Прост не мог оторвать глаз от изображения.
– А если это искусство распространится? Если любой человек сможет создавать изображения чего и кого угодно, как же тогда вы?
– Что вы имеете в виду?
– Нужны ли будут портретисты?
Нильс Густаф задумался – видно, такая мысль ему в голову не приходила.
– Ну, полагаю, это еще не скоро…
– Может, не скоро, а может, и скоро. Все обзаведутся такими аппаратами, будут изготовлять собственные картинки и показывать друг другу. И что же – живописи конец?
– Знаете, господин прост… возможно, вы и правы. Скорее всего, правы. Такое время придет. Новое время.
– И что же это будет за время?
– Света. Это будет время света.
Прост кивнул. Видно было, что он очень взволнован.
– А вы можете показать мне сам процесс? Пока не убрали оборудование… Вроде бы пахнет свинцом?
– Нет, господин прост. Не свинцом. Возможно, вы, с вашим тонким обонянием, почувствовали пары азотнокислого серебра, пока это единственный материал, обладающий свойством темнеть на свету. Пойдемте, я вам покажу.
Я вышел на улицу. Во мне росла тревога. Даже не тревога – предчувствие опасности.
Вечный свет…Lux aeterna… Люцифер[24].
Вот, значит, что нас ждет…
И я понял – настало время. Это слово давно звучало в моей душе. Matkamies. Странник. Пора уходить. Пора идти на север.

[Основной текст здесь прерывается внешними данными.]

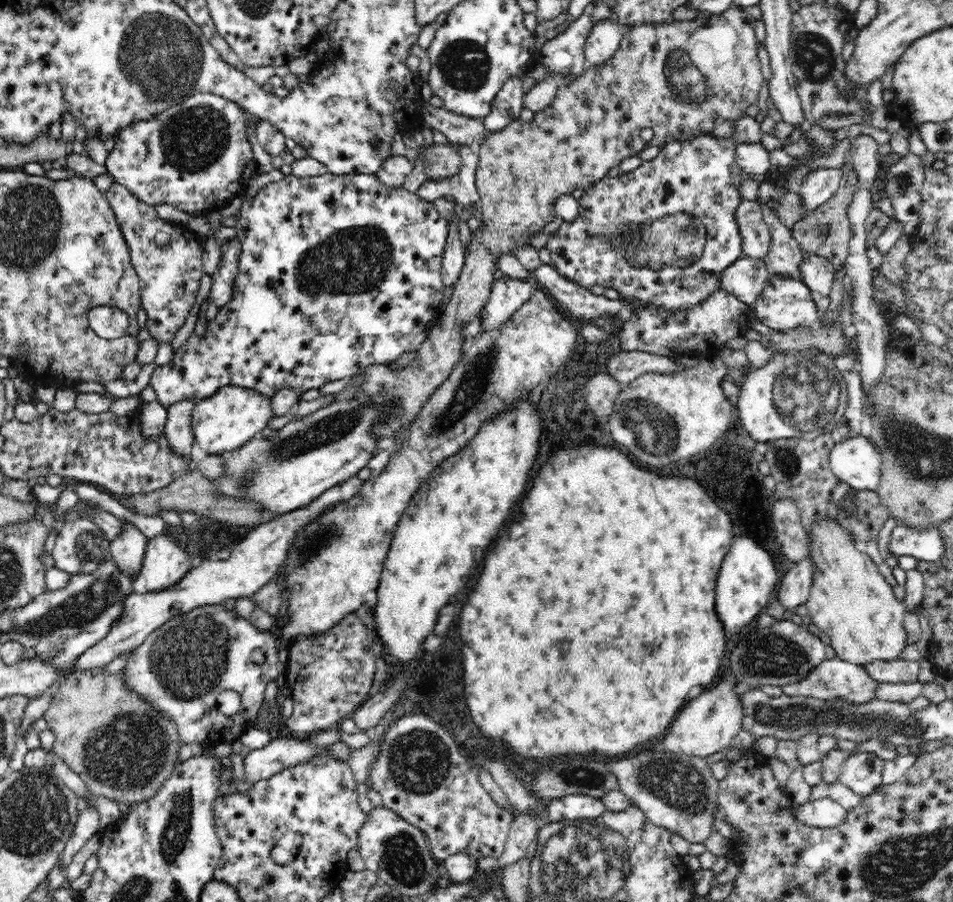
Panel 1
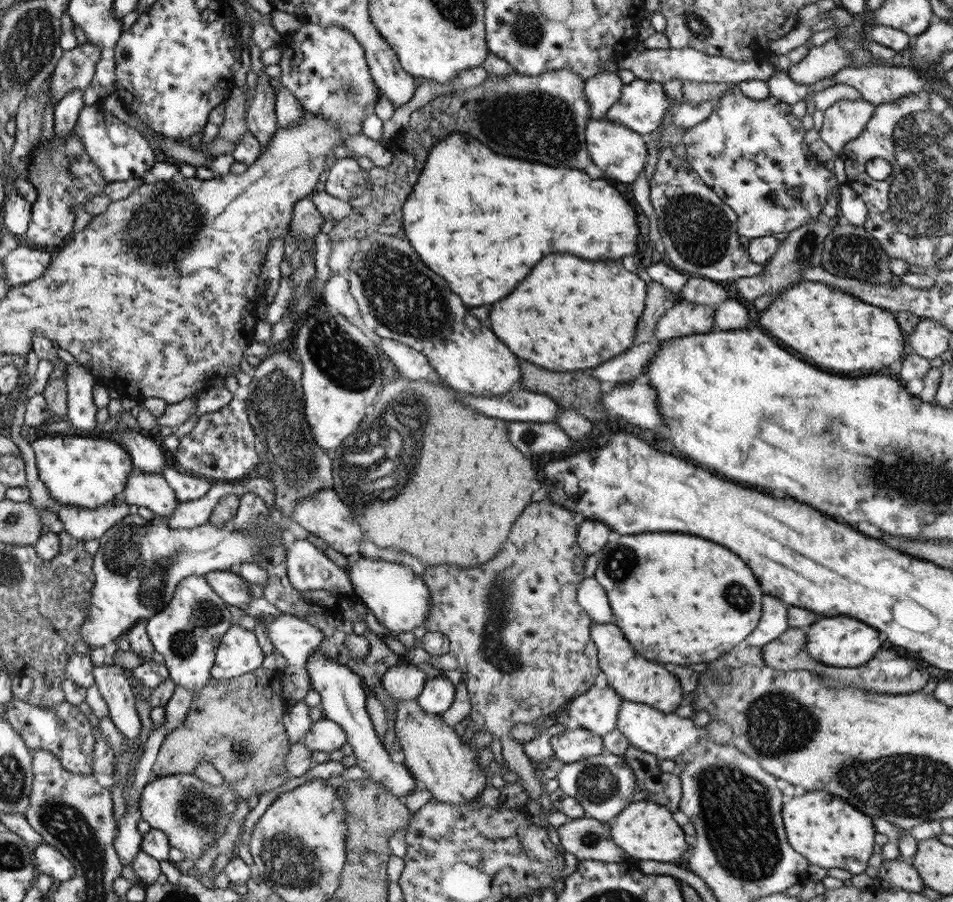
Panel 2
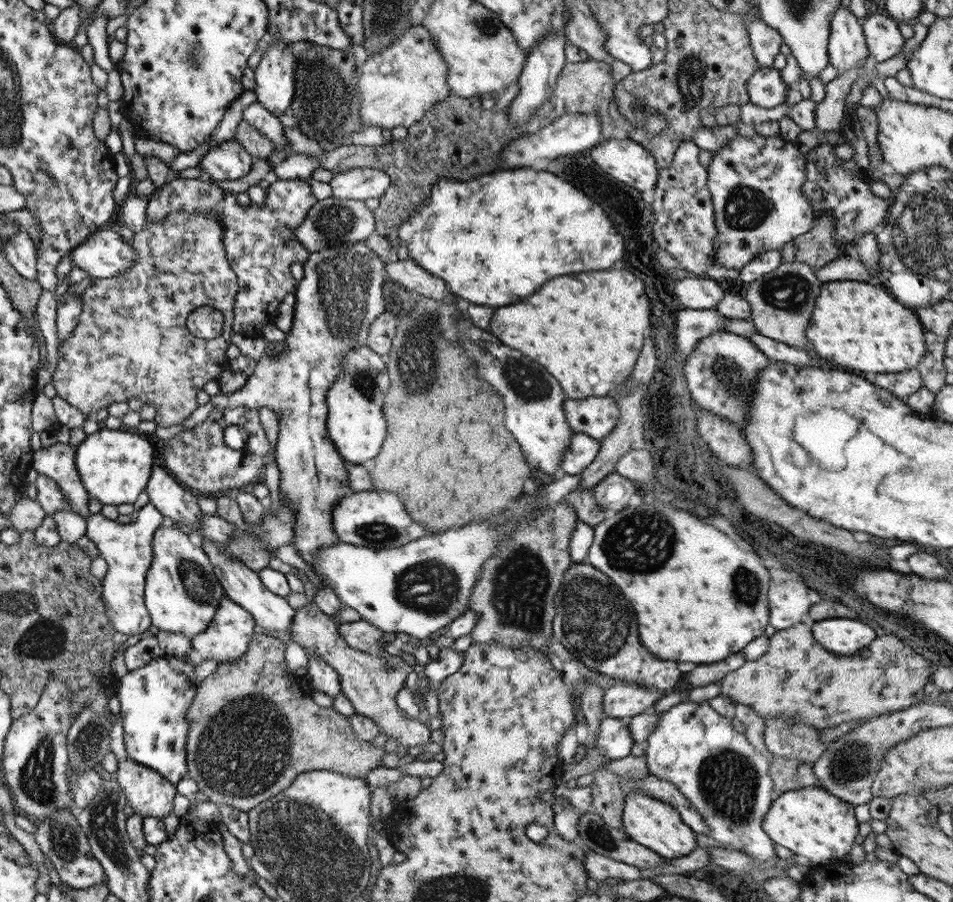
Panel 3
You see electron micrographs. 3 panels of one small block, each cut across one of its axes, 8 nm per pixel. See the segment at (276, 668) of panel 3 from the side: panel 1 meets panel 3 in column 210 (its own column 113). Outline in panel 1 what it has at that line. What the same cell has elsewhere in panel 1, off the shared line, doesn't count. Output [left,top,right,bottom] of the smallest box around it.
[42,667,182,805]

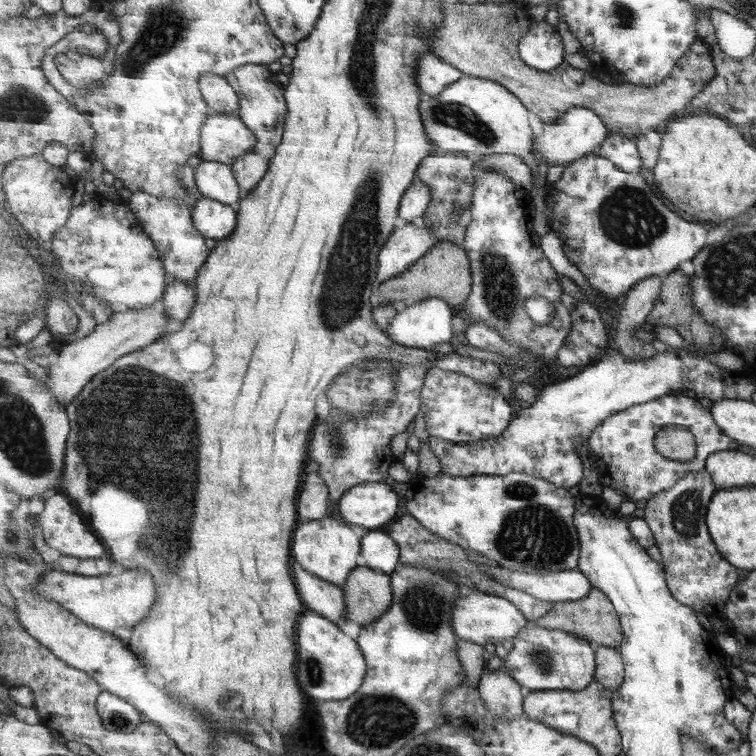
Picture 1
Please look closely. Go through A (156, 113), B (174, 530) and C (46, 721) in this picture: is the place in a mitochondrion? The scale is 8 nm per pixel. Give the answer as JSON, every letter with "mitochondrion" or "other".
{"A":"other","B":"mitochondrion","C":"other"}

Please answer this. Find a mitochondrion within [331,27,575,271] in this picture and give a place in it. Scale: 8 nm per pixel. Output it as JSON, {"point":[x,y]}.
{"point":[454,114]}

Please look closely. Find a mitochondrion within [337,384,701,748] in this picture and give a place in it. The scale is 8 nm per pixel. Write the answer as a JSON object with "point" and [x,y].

У обочины летает пух кипрея, белые пушинки, они прилипают к одежде и похожи на снег. Птицы собираются в большие стаи – готовятся к отлету. Разъяренные приближающейся смертью осы только и ждут, чтобы впиться в живое мясо. По ночам воздушный океан открыт Вселенной, и беззащитную землю сжимает в тисках космический холод. Осень… как спуск с горы. Поначалу пологий, потом все круче и круче, а потом обрыв – и ты летишь в белом безмолвии и знать не знаешь, когда и чем окончится этот полет. Во всем живом ощущается эта спешка, эта тяга прочь.
Я достал свою торбу с запасом хлеба. Никому и ничего не говорил, но в последний вечер прост подошел, положил мне руку на плечо и долго молчал, будто хотел дать совет, но так и не нашел нужных слов. Он, несомненно, догадывался, что со мной что-то происходит. Но мы никогда об этом не говорили. И этой же ночью я вышел – вроде как опорожнить пузырь, – и больше они меня не видели.